:: 阅读短文 ::
══════════════════════════════
我们有必要进一步追问:本土改良方案是否可以有效解释比例原则理论与裁判实践的差异?从本土改良方案的内部和外部两方面来看,我们对该问题的答案都是否定的。
第一,本土改良方案的自身逻辑存在矛盾之处。基于学者的视角,我们如果试图对比例原则的中国实践变化作出合理化解释,就会发现矛盾在论证上很难被彻底解决。如果无法跳脱出学界关于比例原则的既有框架范畴,那么,所谓认可法官裁判实践的合理性的做法就不能影响法官的认识。让我们回想本土改良方案的基本主张:“只要在意识上秉持位阶适用的思维,就可以在操作上不按照位阶适用比例原则。”无论如何解释,这种“既要也要”的逻辑都存在明显的不协调之处。本土改良方案的目的是希望提炼出法官的几种位阶适用样态。然而,问题的核心恰恰是现实情形无法证明法官具有位阶适用的意识。从实然状态推到应然状态的论证是不能成立的。如果本土改良方案仍然基于法教义学的位阶适用的逻辑,那么我们想要论证本土实践的合理性就是不可能的。因此,主张本土改良方案的学者对外来学说和本土实践进行理论缝合的做法,并不会消解法教义学者的主张与批评。
══════════════════════════════
:: 所给材料 ::
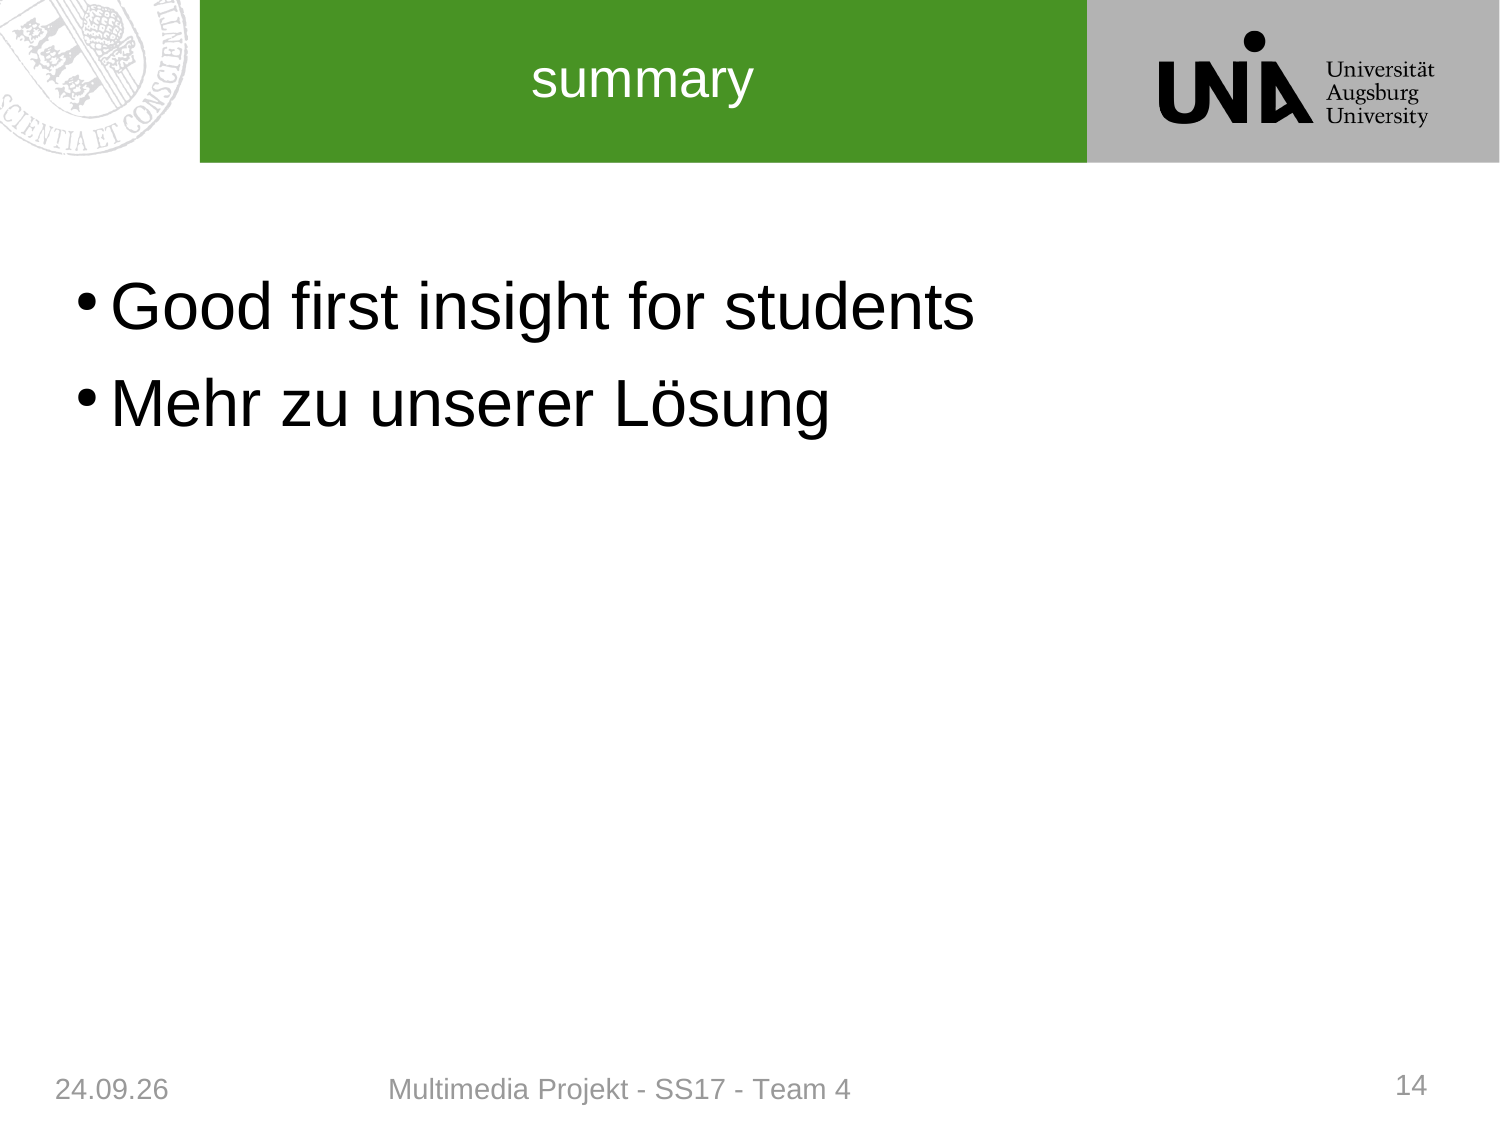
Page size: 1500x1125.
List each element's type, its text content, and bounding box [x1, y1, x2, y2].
══════════════════════════════
:: 练习任务 ::
把阅读短文中以“第一,本土改良方案的自身逻辑存在矛盾之处”开头的那一段改写成要点列表,并保留其主要事实。

:: 练习答案 ::
- 本土改良方案的自身逻辑存在矛盾。
- 从学者视角对比例原则的中国实践变化作合理化解释,这一矛盾在论证上难以彻底解决。
- 若跳不出学界关于比例原则的既有框架,认可法官裁判实践合理性的做法就影响不了法官的认识。
- 该方案主张“只要在意识上秉持位阶适用的思维,就可以在操作上不按照位阶适用比例原则”。这种“既要也要”的逻辑明显不协调。
- 方案意在提炼法官的几种位阶适用样态,但问题的核心是现实情形无法证明法官具有位阶适用的意识。从实然状态推到应然状态的论证不能成立。
- 若仍基于法教义学的位阶适用逻辑,就不可能论证本土实践的合理性。
- 因此,对外来学说与本土实践进行理论缝合,并不会消解法教义学者的主张与批评。